I have tried all the sports, and I am dumb at all of them. In youth league soccer, I would run after the ball, then fall, either out of exhaustion or because I tripped, and then become engrossed in the grass, often weaving several strands together into a sturdy grass rope. I produced impressive grass ropes in youth baseball, too, but not because I found myself on the ground. Right field was so boring, I just sat down. Middle school basketball was rough, probably because Ian and I went to Burger King and ate a mountain of french fries before each practice, then wondered why the sport was so difficult. In two years I scored only two points, because on the last game of the second season, our team was ahead by a ton, so everyone passed the ball to me until I made a basket, which, I believe, is also how Michael Jordan was able to achieve greatness. I played bar league volleyball for several years, and every success there came from finding the weak link on the opposing team and serving to him or her relentlessly, like a huge jerk. I got pretty good at pitching in an adult kickball league after several seasons. That pride was squashed under an attempt to slide into third one game. I sat on my foot and bent it in half, which was not bad enough to earn an actual sports injury. It just forced me to use crutches, and when everyone asked what happened, my response was “soft tissue injury,” which is sports code for “wuss.”

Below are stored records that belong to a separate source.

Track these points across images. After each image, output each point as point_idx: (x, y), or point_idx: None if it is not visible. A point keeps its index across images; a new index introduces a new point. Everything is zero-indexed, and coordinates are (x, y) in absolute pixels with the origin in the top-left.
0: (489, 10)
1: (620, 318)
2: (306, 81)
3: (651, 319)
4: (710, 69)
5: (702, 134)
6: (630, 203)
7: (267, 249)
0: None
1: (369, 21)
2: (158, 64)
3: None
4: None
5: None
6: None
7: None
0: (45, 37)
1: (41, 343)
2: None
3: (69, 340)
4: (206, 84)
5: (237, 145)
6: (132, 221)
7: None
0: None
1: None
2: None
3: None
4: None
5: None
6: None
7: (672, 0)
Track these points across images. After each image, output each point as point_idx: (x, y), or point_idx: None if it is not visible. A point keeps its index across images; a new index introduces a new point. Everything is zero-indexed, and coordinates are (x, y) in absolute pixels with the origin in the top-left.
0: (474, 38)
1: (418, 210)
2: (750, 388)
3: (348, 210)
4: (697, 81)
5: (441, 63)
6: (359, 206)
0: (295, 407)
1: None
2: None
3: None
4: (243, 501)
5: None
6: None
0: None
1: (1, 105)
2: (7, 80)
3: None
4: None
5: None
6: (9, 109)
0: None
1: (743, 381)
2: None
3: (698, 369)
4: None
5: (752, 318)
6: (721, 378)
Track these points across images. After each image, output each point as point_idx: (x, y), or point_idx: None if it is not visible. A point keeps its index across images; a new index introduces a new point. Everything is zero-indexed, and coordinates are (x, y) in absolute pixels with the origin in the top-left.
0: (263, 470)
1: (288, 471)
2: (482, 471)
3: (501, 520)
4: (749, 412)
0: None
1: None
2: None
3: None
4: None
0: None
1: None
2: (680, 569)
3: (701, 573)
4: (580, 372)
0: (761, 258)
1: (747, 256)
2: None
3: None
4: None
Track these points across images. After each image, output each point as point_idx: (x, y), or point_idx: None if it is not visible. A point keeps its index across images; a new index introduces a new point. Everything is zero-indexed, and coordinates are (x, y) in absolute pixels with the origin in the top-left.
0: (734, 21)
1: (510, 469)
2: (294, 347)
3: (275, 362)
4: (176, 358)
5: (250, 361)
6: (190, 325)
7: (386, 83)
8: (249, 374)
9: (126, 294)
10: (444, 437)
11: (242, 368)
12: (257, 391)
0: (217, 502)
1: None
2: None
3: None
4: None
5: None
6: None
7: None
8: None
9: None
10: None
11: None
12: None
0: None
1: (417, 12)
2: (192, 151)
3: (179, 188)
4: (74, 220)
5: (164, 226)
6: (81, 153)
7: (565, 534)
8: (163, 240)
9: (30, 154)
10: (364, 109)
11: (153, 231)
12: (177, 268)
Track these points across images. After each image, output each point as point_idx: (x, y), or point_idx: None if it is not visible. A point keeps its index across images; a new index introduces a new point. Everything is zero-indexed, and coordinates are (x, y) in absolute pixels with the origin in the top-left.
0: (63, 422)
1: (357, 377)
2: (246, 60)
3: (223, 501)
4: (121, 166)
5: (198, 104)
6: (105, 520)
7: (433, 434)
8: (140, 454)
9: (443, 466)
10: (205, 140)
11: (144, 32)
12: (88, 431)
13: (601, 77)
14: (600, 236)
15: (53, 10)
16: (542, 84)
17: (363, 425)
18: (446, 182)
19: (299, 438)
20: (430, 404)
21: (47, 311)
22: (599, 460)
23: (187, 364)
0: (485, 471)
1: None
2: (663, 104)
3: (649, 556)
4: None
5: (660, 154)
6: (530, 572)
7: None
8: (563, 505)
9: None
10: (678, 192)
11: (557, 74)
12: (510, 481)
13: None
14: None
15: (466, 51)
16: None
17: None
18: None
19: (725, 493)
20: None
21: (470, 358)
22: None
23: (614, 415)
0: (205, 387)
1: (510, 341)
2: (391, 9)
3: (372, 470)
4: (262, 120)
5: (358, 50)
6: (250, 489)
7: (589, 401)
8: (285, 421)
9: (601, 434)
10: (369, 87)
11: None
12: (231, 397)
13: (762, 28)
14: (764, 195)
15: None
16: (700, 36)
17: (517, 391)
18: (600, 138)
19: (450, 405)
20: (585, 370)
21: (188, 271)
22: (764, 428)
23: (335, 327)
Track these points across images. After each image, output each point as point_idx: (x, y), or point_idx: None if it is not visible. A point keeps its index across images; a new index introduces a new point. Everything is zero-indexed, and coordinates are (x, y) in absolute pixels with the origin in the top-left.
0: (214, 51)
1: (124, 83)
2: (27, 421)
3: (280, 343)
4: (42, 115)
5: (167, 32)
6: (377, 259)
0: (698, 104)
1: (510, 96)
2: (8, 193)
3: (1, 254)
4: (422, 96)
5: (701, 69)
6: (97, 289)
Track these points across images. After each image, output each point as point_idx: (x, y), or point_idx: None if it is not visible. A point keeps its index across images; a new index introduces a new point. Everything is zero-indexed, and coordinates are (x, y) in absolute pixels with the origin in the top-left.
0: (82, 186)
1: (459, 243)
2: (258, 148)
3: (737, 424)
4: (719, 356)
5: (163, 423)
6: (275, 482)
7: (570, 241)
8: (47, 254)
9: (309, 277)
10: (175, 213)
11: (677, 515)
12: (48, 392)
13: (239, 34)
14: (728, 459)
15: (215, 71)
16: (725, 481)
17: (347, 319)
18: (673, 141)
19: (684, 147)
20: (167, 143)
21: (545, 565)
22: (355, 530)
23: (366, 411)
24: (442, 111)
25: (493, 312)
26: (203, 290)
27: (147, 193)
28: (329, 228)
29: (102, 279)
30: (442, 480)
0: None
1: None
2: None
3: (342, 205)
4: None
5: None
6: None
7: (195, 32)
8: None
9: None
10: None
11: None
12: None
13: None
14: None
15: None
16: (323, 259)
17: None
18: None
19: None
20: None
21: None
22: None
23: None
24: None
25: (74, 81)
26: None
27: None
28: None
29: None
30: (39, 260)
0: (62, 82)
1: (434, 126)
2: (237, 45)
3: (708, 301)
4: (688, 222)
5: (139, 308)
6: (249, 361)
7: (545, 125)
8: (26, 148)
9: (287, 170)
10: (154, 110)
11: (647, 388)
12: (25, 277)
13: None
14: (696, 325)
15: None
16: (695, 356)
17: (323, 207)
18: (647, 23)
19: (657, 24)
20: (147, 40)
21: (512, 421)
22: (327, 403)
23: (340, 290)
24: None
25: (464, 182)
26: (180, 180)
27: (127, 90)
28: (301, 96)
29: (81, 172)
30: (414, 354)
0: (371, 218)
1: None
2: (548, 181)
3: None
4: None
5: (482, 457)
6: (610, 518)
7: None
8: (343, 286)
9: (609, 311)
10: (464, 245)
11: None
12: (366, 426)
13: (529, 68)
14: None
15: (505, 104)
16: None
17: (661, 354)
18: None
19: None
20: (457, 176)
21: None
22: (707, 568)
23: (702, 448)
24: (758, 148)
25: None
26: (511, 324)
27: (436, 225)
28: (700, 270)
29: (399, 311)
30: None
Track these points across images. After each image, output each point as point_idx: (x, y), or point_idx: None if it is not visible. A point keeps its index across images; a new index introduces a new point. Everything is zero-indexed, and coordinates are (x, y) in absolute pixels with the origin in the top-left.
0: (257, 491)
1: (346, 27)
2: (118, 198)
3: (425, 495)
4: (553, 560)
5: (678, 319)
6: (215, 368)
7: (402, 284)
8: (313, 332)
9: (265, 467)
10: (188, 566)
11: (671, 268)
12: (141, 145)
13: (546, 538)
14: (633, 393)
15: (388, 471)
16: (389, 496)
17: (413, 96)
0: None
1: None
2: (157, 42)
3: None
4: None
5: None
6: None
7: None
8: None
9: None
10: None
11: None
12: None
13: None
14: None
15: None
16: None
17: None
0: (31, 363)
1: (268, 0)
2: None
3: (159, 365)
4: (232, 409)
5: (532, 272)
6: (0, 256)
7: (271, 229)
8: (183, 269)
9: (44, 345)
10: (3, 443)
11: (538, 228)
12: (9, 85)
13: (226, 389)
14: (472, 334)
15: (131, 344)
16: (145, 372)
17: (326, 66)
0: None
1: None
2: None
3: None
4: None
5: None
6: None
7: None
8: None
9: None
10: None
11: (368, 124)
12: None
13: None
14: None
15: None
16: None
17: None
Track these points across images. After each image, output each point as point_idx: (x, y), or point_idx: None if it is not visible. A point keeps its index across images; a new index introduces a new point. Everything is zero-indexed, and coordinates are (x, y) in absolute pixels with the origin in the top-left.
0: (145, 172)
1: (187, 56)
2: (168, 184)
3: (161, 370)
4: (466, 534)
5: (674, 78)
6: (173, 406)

Washers: The Type of Sport I Can Handle

And now summer is coming, and my sporting disability is once again an issue, because everyone is dusting off their bocce ball mallets and trying to find enough people for a racquetball team. And now I have a son who loves sports. While I write this, he is shooting socks at a laundry basket. Some of them even go in, and he does not require seven other boys passing him the socks over and over until statistics dictate that he makes one. For him, I will keep trying my best.  If you see me on the golf course, cover your nose.  If we meet on the soccer pitch or the baseball field, I would be happy to weave you some grass. And no matter what the competition, prepare yourself. I have a pretty impressive sports spasm.